**EXERCISE REQUIREMENTS:**
What lines of the listing include the string "curriculum"? Show them all.

**EXCERPTED DATA:**

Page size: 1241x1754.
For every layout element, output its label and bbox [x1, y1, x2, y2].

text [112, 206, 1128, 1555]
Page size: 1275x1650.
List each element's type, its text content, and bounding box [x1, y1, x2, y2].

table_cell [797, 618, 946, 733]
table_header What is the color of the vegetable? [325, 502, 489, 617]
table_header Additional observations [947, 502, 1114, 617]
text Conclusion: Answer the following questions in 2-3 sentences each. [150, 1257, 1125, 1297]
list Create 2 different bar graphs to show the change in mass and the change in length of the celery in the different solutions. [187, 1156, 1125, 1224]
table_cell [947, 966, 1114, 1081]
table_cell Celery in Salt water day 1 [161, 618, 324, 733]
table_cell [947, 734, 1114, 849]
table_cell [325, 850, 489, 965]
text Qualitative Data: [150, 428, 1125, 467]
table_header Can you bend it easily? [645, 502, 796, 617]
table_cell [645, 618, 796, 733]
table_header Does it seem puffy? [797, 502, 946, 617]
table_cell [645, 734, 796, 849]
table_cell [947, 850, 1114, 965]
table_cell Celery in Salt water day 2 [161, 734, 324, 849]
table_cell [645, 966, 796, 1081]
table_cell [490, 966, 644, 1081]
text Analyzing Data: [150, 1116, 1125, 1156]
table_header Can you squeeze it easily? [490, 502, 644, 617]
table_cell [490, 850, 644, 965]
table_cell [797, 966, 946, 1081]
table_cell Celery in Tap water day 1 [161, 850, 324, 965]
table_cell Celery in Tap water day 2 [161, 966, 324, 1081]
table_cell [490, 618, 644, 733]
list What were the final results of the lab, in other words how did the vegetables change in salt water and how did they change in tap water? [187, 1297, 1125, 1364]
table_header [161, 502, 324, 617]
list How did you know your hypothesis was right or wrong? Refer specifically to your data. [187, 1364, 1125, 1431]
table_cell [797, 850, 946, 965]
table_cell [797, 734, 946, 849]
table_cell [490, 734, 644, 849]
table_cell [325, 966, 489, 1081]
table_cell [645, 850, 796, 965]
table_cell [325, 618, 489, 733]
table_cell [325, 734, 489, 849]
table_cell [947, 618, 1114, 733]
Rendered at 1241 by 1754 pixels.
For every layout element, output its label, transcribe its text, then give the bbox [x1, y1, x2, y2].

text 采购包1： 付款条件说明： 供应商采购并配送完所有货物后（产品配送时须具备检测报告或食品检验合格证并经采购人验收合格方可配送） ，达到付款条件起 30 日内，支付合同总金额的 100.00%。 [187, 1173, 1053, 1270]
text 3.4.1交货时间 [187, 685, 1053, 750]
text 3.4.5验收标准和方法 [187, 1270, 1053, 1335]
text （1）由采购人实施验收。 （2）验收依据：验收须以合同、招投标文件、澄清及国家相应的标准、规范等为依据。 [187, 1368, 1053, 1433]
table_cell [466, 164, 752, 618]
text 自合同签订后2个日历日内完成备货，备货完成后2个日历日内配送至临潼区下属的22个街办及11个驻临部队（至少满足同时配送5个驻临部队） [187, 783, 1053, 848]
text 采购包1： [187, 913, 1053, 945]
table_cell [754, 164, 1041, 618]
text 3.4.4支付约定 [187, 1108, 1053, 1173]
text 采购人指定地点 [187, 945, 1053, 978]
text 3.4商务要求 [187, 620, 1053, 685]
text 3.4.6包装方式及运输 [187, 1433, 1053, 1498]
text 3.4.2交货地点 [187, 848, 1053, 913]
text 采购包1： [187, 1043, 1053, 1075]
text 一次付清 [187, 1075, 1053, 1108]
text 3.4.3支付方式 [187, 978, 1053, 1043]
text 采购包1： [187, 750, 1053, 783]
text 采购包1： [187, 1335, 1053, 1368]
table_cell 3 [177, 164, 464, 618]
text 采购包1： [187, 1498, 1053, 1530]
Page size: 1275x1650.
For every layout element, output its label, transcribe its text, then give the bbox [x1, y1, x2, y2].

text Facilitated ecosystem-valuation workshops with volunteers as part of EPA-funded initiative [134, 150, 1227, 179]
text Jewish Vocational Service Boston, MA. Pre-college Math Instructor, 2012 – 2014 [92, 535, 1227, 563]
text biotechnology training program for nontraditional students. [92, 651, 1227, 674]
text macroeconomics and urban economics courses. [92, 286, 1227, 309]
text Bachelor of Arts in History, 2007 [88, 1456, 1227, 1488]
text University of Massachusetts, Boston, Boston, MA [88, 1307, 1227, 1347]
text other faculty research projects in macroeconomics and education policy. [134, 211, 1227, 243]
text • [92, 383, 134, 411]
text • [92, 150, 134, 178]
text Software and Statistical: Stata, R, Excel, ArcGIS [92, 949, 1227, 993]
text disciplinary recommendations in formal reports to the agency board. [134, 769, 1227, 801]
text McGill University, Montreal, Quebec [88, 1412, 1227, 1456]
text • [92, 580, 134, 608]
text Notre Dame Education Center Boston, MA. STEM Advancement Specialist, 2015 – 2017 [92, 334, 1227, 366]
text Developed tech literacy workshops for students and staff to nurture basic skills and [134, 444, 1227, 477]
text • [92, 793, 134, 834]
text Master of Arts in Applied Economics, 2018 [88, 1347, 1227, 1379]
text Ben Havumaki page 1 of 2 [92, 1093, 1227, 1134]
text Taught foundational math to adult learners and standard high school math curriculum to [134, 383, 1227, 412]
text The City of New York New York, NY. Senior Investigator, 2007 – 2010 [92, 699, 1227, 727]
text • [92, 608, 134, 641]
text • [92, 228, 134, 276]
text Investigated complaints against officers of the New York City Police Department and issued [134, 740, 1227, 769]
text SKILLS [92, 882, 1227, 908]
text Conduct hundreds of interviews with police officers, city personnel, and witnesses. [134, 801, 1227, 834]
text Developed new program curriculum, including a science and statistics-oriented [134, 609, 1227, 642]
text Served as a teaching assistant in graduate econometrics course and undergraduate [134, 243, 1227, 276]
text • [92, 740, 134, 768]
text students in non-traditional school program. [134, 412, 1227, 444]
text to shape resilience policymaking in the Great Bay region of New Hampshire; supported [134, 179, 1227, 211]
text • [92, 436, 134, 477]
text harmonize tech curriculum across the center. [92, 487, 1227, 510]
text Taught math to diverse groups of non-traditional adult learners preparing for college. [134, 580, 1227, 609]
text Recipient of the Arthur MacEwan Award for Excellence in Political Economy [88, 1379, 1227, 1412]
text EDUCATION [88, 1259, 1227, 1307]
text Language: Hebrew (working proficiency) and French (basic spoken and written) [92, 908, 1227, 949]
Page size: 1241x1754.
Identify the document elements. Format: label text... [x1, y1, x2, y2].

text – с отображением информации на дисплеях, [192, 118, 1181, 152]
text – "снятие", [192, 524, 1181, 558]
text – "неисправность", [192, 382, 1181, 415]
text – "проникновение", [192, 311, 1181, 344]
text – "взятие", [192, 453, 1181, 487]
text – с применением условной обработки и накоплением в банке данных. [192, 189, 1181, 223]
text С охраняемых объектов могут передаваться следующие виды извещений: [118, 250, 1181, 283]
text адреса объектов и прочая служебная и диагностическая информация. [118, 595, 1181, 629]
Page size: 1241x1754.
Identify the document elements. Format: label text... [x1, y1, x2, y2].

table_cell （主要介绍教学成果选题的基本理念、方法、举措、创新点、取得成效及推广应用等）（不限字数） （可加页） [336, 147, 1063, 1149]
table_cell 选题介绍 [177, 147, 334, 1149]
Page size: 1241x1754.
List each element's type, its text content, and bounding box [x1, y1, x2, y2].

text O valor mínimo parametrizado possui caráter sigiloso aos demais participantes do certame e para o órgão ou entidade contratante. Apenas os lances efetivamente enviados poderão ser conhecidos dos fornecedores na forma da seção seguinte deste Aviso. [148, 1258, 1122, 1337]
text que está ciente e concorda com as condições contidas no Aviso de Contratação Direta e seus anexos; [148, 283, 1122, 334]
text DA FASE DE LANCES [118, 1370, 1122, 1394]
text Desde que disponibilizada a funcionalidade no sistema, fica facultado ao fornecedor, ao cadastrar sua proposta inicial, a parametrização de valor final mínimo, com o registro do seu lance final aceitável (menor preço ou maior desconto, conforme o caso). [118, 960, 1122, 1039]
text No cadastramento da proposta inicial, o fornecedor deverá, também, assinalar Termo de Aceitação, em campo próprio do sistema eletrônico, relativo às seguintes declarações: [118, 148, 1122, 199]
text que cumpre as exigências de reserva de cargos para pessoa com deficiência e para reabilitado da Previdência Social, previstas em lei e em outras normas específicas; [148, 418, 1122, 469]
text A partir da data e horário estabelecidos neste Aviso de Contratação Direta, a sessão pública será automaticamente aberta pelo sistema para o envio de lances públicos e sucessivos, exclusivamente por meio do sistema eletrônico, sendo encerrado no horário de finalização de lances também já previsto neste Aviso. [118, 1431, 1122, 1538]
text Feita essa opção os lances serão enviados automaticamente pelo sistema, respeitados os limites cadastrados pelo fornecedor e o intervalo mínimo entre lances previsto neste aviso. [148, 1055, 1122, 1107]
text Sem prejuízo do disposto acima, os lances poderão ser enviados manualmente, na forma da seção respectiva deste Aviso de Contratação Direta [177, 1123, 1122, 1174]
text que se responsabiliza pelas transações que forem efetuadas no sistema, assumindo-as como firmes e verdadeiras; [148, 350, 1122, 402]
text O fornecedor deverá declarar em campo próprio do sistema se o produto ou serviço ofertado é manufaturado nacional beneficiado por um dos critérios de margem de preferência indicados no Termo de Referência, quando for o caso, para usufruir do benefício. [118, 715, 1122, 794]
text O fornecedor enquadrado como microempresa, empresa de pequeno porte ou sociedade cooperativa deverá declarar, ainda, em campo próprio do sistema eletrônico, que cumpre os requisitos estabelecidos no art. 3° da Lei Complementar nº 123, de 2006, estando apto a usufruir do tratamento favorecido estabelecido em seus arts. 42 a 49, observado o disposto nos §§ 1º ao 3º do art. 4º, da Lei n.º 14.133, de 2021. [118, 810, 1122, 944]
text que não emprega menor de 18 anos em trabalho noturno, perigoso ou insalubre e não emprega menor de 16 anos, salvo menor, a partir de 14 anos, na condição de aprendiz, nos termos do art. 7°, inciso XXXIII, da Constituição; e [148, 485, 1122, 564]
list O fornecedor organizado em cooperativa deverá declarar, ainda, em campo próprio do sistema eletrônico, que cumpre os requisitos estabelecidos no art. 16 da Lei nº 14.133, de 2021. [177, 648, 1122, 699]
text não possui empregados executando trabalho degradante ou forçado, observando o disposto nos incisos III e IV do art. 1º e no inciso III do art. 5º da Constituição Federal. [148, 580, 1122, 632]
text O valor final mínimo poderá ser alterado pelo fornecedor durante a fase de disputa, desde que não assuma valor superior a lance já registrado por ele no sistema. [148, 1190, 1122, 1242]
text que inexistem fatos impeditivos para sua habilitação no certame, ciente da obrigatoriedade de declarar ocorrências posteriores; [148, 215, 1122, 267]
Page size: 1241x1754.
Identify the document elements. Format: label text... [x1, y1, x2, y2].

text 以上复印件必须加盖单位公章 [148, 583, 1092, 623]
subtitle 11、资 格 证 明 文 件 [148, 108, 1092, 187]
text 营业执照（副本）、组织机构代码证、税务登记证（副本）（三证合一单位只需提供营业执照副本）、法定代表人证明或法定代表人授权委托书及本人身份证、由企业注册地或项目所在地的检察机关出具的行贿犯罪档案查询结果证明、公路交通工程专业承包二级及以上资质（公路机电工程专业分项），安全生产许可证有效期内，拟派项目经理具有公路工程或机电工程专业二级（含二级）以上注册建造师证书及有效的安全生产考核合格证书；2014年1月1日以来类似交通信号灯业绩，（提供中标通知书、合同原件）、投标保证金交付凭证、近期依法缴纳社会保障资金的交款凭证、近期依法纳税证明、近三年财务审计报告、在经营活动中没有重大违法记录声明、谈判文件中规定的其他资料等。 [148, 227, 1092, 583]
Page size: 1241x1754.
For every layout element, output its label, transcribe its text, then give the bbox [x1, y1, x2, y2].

**FINAL ANSWER:**
text Taught foundational math to adult learners and standard high school math curriculum to [134, 383, 1227, 412]
text Developed new program curriculum, including a science and statistics-oriented [134, 609, 1227, 642]
text harmonize tech curriculum across the center. [92, 487, 1227, 510]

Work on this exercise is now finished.